◆ WORK TO BE COMPLETED:
Your answer should be one number: how many lines of the records hold the string "Listing".
####################
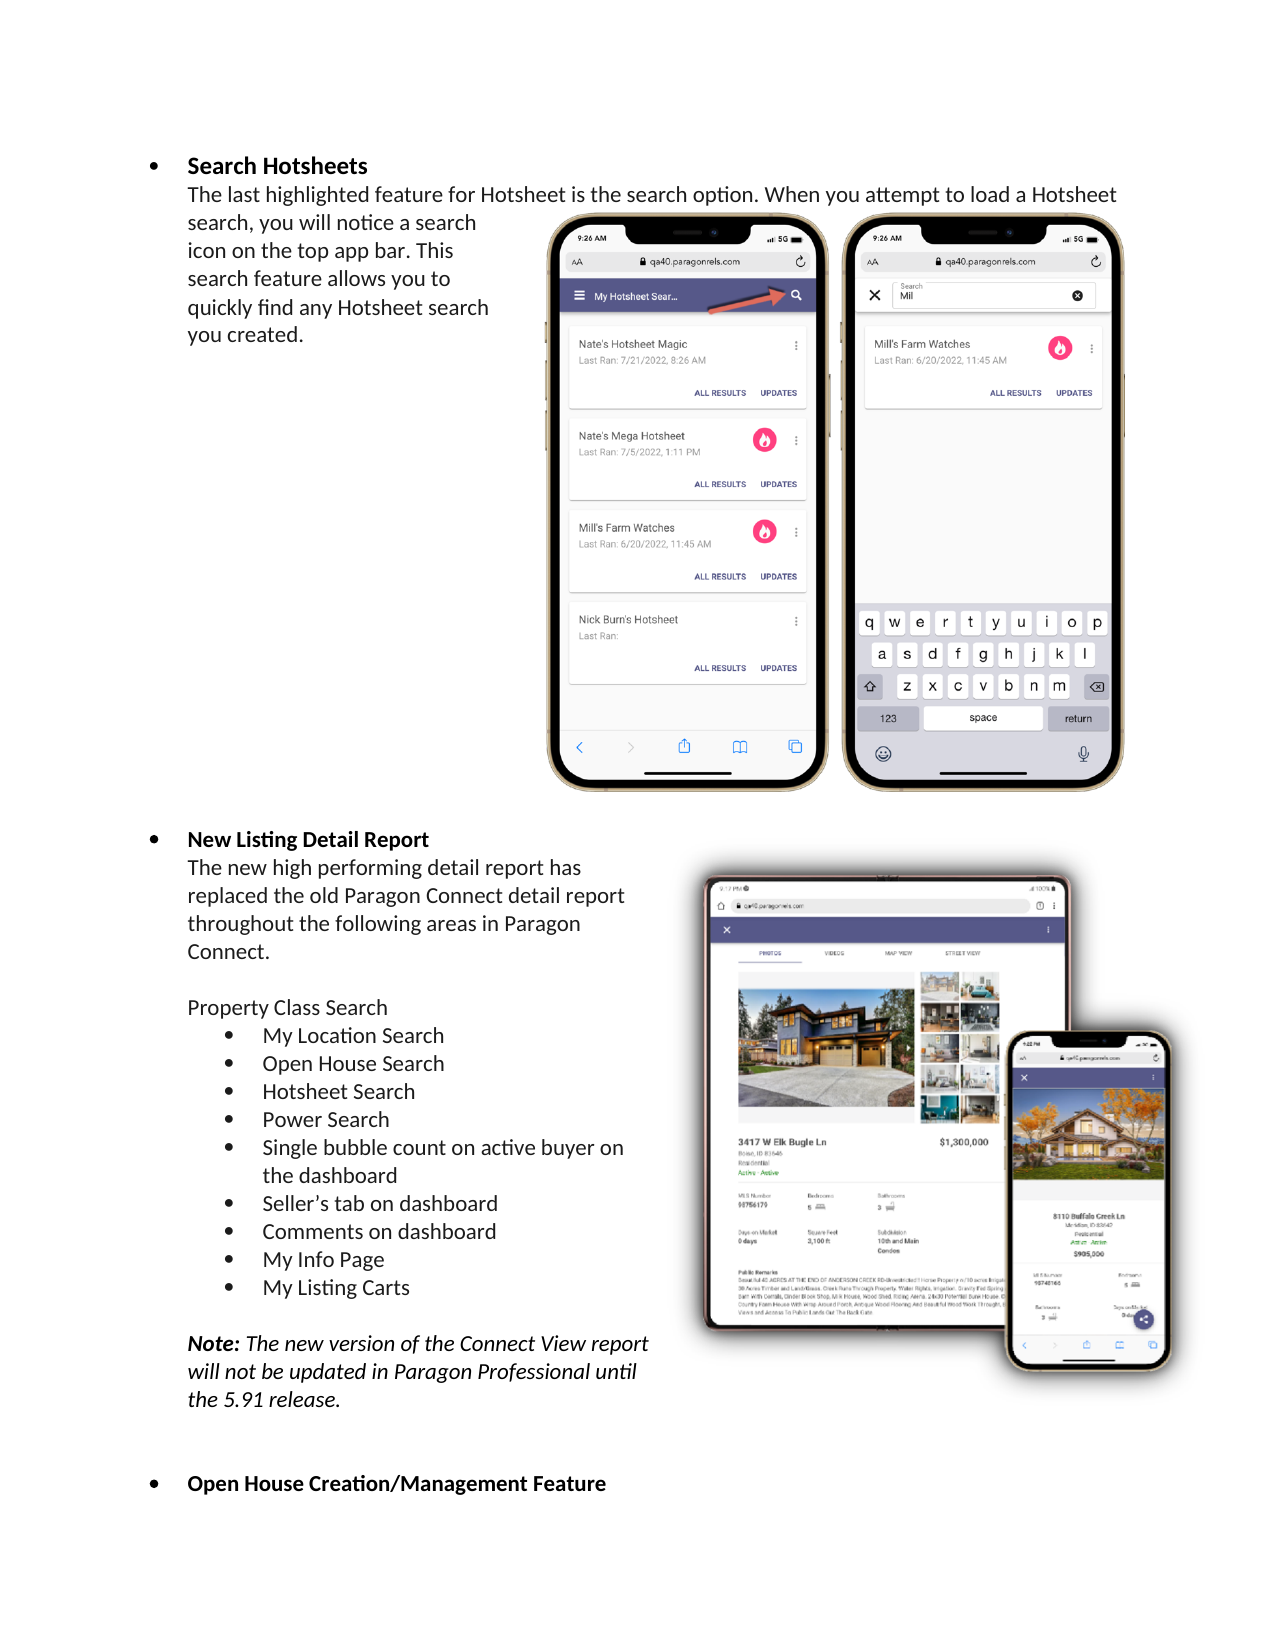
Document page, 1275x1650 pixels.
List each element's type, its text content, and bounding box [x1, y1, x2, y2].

list Single bubble count on active buyer on the dashboard [225, 1133, 658, 1189]
text Property Class Search [187, 993, 658, 1021]
list My Location Search [225, 1021, 658, 1049]
text The last highlighted feature for Hotsheet is the search option. When you attempt to load a Hotsheet search, you will notice a search icon on the top app bar. This search feature allows you to quickly find any Hotsheet search you created. [187, 181, 1125, 349]
list Hotsheet Search [225, 1077, 658, 1105]
list Open House Creation/Management Feature [150, 1469, 1125, 1497]
list New Listing Detail Report [150, 825, 1125, 853]
text Note: The new version of the Connect View report will not be updated in Paragon Professional until the 5.91 release. [187, 1329, 687, 1413]
list My Info Page [225, 1245, 658, 1273]
picture [544, 212, 1125, 792]
list Power Search [225, 1105, 658, 1133]
picture [682, 854, 1192, 1392]
list Search Hotsheets [150, 150, 1125, 181]
list Open House Search [225, 1049, 658, 1077]
list Seller’s tab on dashboard [225, 1189, 658, 1217]
list Comments on dashboard [225, 1217, 658, 1245]
list My Listing Carts [225, 1273, 658, 1301]
text The new high performing detail report has replaced the old Paragon Connect detail report throughout the following areas in Paragon Connect. [187, 853, 662, 965]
####################
◆ RESPONSE TO THE EXERCISE:
2